Garcia, who is a very hard puncher, clipped Johnson and knocked him down and briefly, it seemed Johnson was in a bad position. But he very quickly maneuvered into position for a triangle choke and forced Garcia to tap.
"That was spur of the moment," Johnson said of transitioning to the triangle. "That was some straight up Jeremy Horn fight-jitsu. I can't really remember much because he hits so hard."
Rousimar Palhares submitted Lucio Linhares with a heel hook at 3:21 of the second round in a fight that featured a variety of slick submissions and escapes.
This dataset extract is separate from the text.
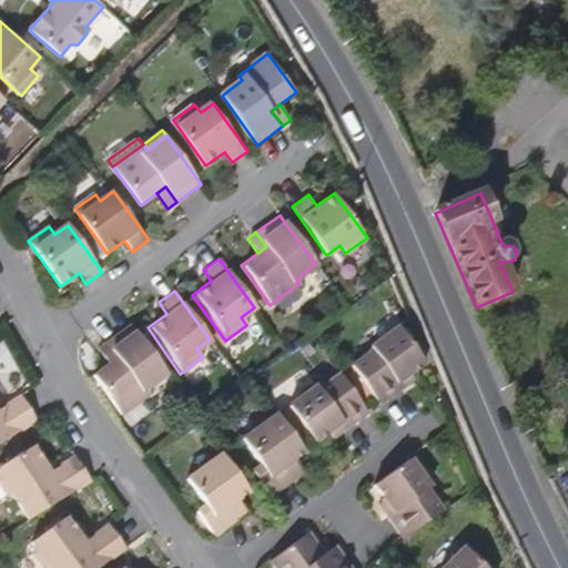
[(165,374),(130,323),(104,342),(114,356),(107,363),(91,374),(120,414),(149,393),(145,388),(165,374)]
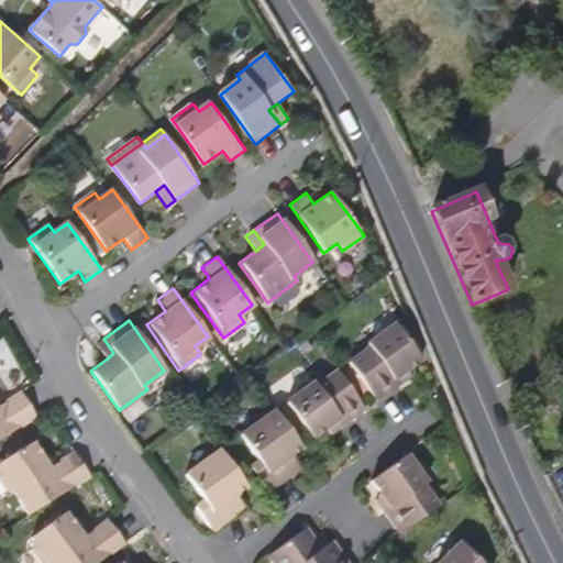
[(404,370),(419,359),(393,323),(364,345),(366,349),(348,362),(375,400),(398,383),(394,376),(404,370)]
Johny Hendricks, a collegiate wrestling All-American at Oklahoma State, dominated Ricardo Funch with punches, knees and slams in winning a wide unanimous decision. Scores were 30-27 twice and 30-25.
"I just wanted to show that I have jiu-jitsu and I did it against a purple belt," Hendricks said. "He's a tough dude. I hit him with everything I had."
Matt Wiman's physical strength and punching power were too much for "Sugar" Shane Nelson as Wiman pulled out a unanimous decision. All three judges had it 30-27.
And Alan Belcher ended the preliminary card with a first-round stoppage of Wilson Gouveia in a fight that was contested at a catchweight of 195 pounds. Belcher and Gouveia traded hard shots for much of the round, but as the fighters were clinched along the cage, Belcher landed a hard right uppercut that hurt Gouveia, who slumped to the canvas. Belcher pounced on Gouveia and finished the bout at 3:03.
I want to show I can finish fights," Belcher said. "I can knock guys out. I came into the UFC and I was young. All I knew was the UFC. But now I'm ready to step up and be the next contender. I want that belt."